Noah Smith — Breaking the Spell That Grips Economics


Where there are no facts, there is no evidence. Macro is based on stylized facts, which boils down to restrictive assumptions that make models tractable. No real facts in and so no real facts out. So evidence is sparse, limited to broad outcomes whose causal factors are disputable or "difficult to determine." The catch-all is "external shock" that no one could see coming because it was "exogenous."

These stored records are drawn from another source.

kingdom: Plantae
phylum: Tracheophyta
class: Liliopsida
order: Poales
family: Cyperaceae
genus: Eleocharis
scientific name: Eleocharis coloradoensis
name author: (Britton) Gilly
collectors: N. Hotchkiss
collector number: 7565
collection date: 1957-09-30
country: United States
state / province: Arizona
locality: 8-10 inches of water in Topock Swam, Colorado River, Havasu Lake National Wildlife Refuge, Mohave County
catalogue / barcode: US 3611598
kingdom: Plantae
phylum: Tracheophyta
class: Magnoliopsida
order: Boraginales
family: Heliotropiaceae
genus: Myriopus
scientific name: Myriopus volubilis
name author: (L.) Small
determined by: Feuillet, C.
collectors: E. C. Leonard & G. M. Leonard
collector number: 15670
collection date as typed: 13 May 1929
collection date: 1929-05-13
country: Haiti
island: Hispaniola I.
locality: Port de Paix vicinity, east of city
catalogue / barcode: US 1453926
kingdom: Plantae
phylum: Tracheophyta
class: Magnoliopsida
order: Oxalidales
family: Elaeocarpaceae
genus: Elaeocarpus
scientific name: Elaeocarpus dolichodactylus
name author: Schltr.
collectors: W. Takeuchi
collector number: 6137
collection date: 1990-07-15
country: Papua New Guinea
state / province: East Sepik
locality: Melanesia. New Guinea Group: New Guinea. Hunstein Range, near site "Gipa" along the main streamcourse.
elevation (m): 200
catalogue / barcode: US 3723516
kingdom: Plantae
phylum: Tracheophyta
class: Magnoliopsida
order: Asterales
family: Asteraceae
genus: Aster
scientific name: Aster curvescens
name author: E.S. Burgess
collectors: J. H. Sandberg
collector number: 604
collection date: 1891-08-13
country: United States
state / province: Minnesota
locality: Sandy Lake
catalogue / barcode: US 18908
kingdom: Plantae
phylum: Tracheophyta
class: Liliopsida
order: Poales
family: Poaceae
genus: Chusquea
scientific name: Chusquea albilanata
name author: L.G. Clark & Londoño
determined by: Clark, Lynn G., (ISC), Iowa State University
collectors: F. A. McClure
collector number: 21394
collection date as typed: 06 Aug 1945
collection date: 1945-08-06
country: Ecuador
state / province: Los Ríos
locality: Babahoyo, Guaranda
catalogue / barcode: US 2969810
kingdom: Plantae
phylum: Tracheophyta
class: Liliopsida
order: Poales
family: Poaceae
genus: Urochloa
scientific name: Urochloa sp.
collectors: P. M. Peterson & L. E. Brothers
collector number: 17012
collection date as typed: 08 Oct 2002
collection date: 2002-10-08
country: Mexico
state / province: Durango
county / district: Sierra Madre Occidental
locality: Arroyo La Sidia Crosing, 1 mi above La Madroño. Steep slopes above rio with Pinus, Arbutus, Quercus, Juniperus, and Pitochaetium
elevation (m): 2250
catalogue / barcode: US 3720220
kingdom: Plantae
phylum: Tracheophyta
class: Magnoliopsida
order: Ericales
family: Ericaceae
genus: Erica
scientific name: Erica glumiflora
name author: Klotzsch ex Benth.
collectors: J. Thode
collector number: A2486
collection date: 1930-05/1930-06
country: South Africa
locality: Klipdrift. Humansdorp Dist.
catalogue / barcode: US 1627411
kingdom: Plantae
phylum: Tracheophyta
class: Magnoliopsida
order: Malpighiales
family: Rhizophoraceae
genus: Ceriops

In short, magical thinking based on ideology. So there is left-wing macro and right-wing macro.

Bloomberg View
Breaking the Spell That Grips Economics
Noah Smith


3 comments:

Greg said...

Noah had a recent piece about private debt that just made me shake my head. He has had some good stuff and for the most part he is one of the good guys but his characterization of the worlds private debt problem was................THE problem. I say "the" because his view is shared by most within the econ profession.

He talked about how those decrying the rise in private debt and predicting problems in the near future from these levels are forgetting that private debt "nets out". He says this and then tells a story about him owing 100$ to Susan, and Susan owing 100$ to Bob and Bob owing 100$ to blah blah blah .... He then goes on to say that the debts are never paid down in aggregate so that we never have to worry about crashes in private debt levels. This totally ignores the fact that private debt levels are not analogous to people owing money to each other within a chain but instead are people owing money to banks, who are outside the chain. His analogy assumes that when I borrow from a bank Im borrowing someone elses savings, which is flat out wrong, yet this is still the dominant view among many notable economists.

How the past 8 years of macro discussion has not disabused economists of this overly simplistic and demonstrably WRONG view of private debt is baffling.

Thats the "spell" that needs to be broken

NeilW said...

It's even worse than that.

It isn't the debt that breaks the system. It's the flow load of the interest and repayments. Regular service is the machine gun that collapses the debt bubble.

Tom Hickey said...

Regular service is the machine gun that collapses the debt bubble.

In the US there is Chapter 11 bankruptcy for the big guys, which means restructuring the debt, and Chapter 7 for the little guys, which amounts to forfeiture of assets.

So "strategic default" makes sense in the case of the former. But when home owners mailed in the keys on no-recourse mortgages it was condemned as a "moral failure."